╭──
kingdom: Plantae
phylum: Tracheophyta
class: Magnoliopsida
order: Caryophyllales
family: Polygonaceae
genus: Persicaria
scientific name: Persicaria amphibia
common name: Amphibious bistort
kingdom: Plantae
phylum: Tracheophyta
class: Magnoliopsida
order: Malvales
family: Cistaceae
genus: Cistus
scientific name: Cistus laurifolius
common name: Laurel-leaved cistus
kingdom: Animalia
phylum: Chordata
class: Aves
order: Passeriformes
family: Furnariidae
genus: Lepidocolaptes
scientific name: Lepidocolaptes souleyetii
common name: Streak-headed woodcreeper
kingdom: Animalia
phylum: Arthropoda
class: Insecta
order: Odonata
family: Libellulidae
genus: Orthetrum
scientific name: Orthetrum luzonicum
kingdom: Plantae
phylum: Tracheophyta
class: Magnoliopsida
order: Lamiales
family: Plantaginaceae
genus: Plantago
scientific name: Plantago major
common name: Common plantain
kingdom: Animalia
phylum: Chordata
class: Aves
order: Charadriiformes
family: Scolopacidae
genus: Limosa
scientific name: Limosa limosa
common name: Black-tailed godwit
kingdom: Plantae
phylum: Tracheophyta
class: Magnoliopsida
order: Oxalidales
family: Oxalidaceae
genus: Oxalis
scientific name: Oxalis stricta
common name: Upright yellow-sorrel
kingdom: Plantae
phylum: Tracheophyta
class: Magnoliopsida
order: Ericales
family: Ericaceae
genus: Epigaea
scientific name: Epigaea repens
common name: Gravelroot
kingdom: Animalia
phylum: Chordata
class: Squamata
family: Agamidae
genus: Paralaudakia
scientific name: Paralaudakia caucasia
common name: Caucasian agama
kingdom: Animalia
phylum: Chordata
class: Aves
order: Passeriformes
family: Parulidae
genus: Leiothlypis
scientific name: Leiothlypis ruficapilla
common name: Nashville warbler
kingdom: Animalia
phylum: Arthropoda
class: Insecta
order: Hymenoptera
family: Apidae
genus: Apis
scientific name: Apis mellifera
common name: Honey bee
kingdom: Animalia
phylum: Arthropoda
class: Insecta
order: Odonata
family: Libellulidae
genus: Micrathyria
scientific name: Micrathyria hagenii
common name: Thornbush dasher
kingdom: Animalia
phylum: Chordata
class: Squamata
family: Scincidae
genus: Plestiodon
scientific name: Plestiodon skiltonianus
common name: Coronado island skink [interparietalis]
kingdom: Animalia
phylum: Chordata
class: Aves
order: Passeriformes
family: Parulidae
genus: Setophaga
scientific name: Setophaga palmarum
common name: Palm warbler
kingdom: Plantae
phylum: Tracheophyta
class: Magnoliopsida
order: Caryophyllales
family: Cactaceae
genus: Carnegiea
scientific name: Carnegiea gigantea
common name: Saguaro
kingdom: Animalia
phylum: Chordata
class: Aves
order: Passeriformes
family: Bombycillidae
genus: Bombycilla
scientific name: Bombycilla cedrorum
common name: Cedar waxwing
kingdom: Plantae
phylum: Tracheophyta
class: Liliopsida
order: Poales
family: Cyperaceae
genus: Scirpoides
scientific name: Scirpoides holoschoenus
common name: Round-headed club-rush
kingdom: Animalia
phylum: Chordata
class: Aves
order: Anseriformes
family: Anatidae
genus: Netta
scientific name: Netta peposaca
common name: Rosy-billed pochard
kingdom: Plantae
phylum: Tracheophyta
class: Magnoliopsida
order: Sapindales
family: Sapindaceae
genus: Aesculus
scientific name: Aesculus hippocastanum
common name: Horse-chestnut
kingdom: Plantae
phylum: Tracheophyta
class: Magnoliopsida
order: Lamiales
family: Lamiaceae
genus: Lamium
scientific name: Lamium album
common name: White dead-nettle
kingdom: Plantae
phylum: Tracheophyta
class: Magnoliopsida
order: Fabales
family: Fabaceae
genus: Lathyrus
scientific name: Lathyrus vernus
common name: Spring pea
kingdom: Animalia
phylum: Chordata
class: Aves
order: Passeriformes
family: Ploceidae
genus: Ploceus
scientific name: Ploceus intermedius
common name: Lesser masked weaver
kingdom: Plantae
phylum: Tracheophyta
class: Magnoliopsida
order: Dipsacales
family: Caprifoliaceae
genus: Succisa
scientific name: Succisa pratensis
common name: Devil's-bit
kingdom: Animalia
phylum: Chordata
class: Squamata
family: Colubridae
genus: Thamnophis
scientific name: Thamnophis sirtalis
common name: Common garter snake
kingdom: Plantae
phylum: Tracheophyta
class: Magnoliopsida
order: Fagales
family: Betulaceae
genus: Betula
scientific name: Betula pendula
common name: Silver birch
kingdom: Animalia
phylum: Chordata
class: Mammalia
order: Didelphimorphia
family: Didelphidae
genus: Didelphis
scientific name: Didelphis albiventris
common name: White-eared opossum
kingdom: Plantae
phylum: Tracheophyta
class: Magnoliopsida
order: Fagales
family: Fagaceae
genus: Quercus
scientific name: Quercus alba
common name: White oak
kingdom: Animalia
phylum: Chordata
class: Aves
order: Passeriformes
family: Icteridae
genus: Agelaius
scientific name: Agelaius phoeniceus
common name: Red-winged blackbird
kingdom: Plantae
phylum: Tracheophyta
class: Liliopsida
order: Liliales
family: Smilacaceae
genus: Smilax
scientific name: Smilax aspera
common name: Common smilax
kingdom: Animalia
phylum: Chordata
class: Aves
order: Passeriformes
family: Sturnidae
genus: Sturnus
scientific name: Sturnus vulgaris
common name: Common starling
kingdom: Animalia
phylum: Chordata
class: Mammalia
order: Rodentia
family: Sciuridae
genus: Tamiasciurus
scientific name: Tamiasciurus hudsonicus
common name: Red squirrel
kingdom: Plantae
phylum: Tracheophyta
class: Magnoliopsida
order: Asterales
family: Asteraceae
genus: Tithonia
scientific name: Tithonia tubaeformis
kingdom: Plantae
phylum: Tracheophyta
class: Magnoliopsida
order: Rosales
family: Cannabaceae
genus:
╰──
### [GOAL OF THE EXERCISE]
Reproduce word for word the stretch of lines from the one containing "genus: Leiothlypis" through the one containing "common name: Honey bee", including both of those lines.

### [RESULT OF THE EXERCISE]
genus: Leiothlypis
scientific name: Leiothlypis ruficapilla
common name: Nashville warbler
kingdom: Animalia
phylum: Arthropoda
class: Insecta
order: Hymenoptera
family: Apidae
genus: Apis
scientific name: Apis mellifera
common name: Honey bee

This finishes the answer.